Khaled Ahmed in The Indian Express
National Management College (NMC), Lahore, an institution for senior bureaucrats, has pleasantly surprised me by going through an elaborate exercise in March about removing extremism from Pakistan. There was a time when it reacted negatively to any guest speaker’s reference to extremism as part of the ideology of the state. Times have changed.
One secondary topic of discussion where I was invited as observer was “Extremism of the Educated”, which struck me as bravely perceptive about the central defect of Pakistan and the Islamic world. My own thinking is as follows:
The survival of a state is hinged on preservation of the status quo. It is endangered if it tries to change the status quo of its neighbours. The world favours status quo because it doesn’t want war. The state’s prime task is the education of its people so that they accept the state as home. If today Pakistan is considering such topics of discussion as “Extremism of the Educated”, it’s assumed it has been doing something wrong in the field of education and wants to self-correct.
All states use education to create a uniformity of the mind. It’s also called indoctrination. It confirms the status quo and causes acceptance of the state. But if the state is revisionist and promises a revised state through a revision of its boundaries, it may imply war. If it goes to war to change the status quo, it may justify war and pledge more of it.
If the state is ideological, it may curtail freedom of thought and expression. It may legislate to the detriment of minorities and enact laws apostatising certain communities.
Extremism may be born of the interpretation placed on the state’s ideology. The vehicle of state ideology is education; it may become the vehicle of extremism. Ideology is unchangeable; it will challenge the constitution of a modern state. Even the “reason-based” communist ideology in the Soviet Union didn’t change quickly enough. If the ideology is Islam, it will constantly challenge the essentially changeable constitution. The validity of lawmaking under the constitution will be questioned, leading to extreme actions and reactions.
Two examples: The modern state agrees with the international law that war can be declared only by the state and not by individuals. Religious factions may interpret the Quran by rights and decide jihad can be declared by individuals or their groups. The state may rely on this thinking too and start “proxy jihad” that it can deny. In this case, the state actually allows the development of a violently extremist mindset sought to be directed outwards but which it has no capacity to prevent from being directed inwards.
After the middle age in Europe, the modern nation-state was born, disenchanted with the principle of enforcing piety. Today, the nation-state uses coercion to punish crimes. There’s punishment for those who violate the penal code; there’s no reward for those who don’t. But if the state succumbs to parallel interpretations, it can punish its citizens for not being pious.
The principle of Nahi an-al Munkir (punishing the prohibited) has been accepted by the modern state; but Amr bil Maruf (commanding the permitted) has been wisely ignored.
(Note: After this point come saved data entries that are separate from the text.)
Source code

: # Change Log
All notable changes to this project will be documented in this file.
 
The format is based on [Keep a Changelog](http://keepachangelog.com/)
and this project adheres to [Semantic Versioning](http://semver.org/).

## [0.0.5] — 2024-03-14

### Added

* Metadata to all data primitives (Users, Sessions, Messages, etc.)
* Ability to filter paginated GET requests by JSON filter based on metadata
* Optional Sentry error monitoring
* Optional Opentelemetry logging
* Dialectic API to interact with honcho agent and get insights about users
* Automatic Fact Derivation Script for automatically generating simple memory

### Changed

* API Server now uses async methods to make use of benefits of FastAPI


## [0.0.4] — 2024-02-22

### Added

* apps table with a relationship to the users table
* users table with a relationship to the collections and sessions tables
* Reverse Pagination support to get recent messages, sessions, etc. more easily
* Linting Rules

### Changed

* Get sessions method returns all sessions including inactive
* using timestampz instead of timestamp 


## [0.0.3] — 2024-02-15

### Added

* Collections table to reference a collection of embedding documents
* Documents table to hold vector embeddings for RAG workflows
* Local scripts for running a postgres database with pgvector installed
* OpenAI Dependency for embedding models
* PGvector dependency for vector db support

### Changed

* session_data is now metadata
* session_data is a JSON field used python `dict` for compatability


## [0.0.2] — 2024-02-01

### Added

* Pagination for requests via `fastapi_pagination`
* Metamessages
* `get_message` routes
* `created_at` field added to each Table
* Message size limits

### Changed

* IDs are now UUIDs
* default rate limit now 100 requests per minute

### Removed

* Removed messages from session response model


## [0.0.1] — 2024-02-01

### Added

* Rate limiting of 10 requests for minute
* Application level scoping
Terrorist leader Mangal Bagh forced people to say namaz in the mosque under strict roll-call and burned down the houses of those who didn’t attend the five-times-a-day prayer. In Swat, warlord Fazlullah tyrannised the population under Amr bil Maruf, just like the Taliban did in Afghanistan.
Pakistan seems to have woken up to the menace of an extremist consensus wrongly based on religion. The establishment is waking up to the fading away of the modern state. It needs peace without to achieve peace within. It seems the state has completed a dark journey and wants to emerge into light. Its journey has accustomed it to isolation that allows national hubris to grow. Now may be the time to break this isolation and reach out to an alienated neighbourhood.